**PASSAGE TO READ**
-----

Birmingham Township Police were on hand to help with parking as they have for past events. But because additional police hadn’t been needed for past events, the planners failed to notify the state police, who stepped in to assist when more than 5,000 showed up.

State police, who were not available for comment on Sunday, April 17, closed the northbound lane of Creek Road during the worst of the backup.

Michael Majewski, the owner of Brandywine Prime Seafood and Chops, reported a better than usual lunch crowd, but his staff was late getting to work. If they had scheduled a luncheon event, it would have been a “disaster,” he said.

Majewski asked that he be informed if such an event is planned again so he can avoid scheduling parties. “I am all for bringing people to Chadds Ford and don't mind sacrificing a day to do it,” he said.

Vonderstruck posted an apology on Facebook Saturday night to those who couldn’t get in. Even before the event was over, Chadds Ford Historical Society President Kendal Reynolds was making plans for the next Massive Barn Market event, scheduled for Oct. 8.

Those plans will include police traffic control at Route 1 and Creek Road, more portable toilets, and shuttle busses from the elementary schools. More Chadds Ford Historical Society volunteers will be recruited for the next event as well.

-----

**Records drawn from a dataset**
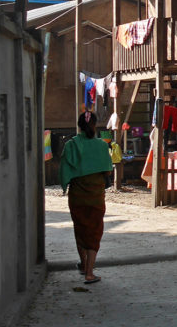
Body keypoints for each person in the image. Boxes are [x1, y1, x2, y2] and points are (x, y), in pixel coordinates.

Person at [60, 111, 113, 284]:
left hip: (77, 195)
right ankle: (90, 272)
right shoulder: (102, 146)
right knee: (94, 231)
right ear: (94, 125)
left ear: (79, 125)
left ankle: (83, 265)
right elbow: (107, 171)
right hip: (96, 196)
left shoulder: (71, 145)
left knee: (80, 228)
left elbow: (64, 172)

-----

**BRIEF 1**
Decide whether each statement agrees with the news passage about the Chadds Ford barn market, answering yes or no and quoting the words of the passage that decide it. (a) State police gave a comment on Sunday, April 17. (b) Michael Majewski saw a better than usual lunch crowd. (c) The next Massive Barn Market event is scheduled for Oct. 8.
**BRIEF 2**
According to the news passage about the Chadds Ford barn market, which lane did state police close during the worst of the backup?
**BRIEF 3**
Write a continuation of the news passage about the Chadds Ford barn market, beginning after its final sentence.

**TASK OUTPUT 1**
(a) No: "State police, who were not available for comment on Sunday, April 17"
(b) Yes: "reported a better than usual lunch crowd"
(c) Yes: "the next Massive Barn Market event, scheduled for Oct. 8"

**TASK OUTPUT 2**
The northbound lane of Creek Road.

**TASK OUTPUT 3**
From the viewpoints of the vendors and the CFHS, the event was a success. Most of the food vendors sold out of food by the 4 p.m. closing time, and a steady stream of people weaved through food and drink lines, dragging the treasures they had purchased.

The CFHS got to collect and keep the $5 entry fee. Vonderstruck got paid by the vendors who participated and by selling items from her shop, Brandywine View Antiques. She said she sold most of item she brought to the grounds in ten trips from her store on Baltimore Pike.

Vonderstruck said she is eager to replenish her inventory by traveling to the Brimfield market in Massachusetts next month, which she described as “17 football fields” full of items.

“I love my job,” she said often, having “found a home in Chadds Ford.”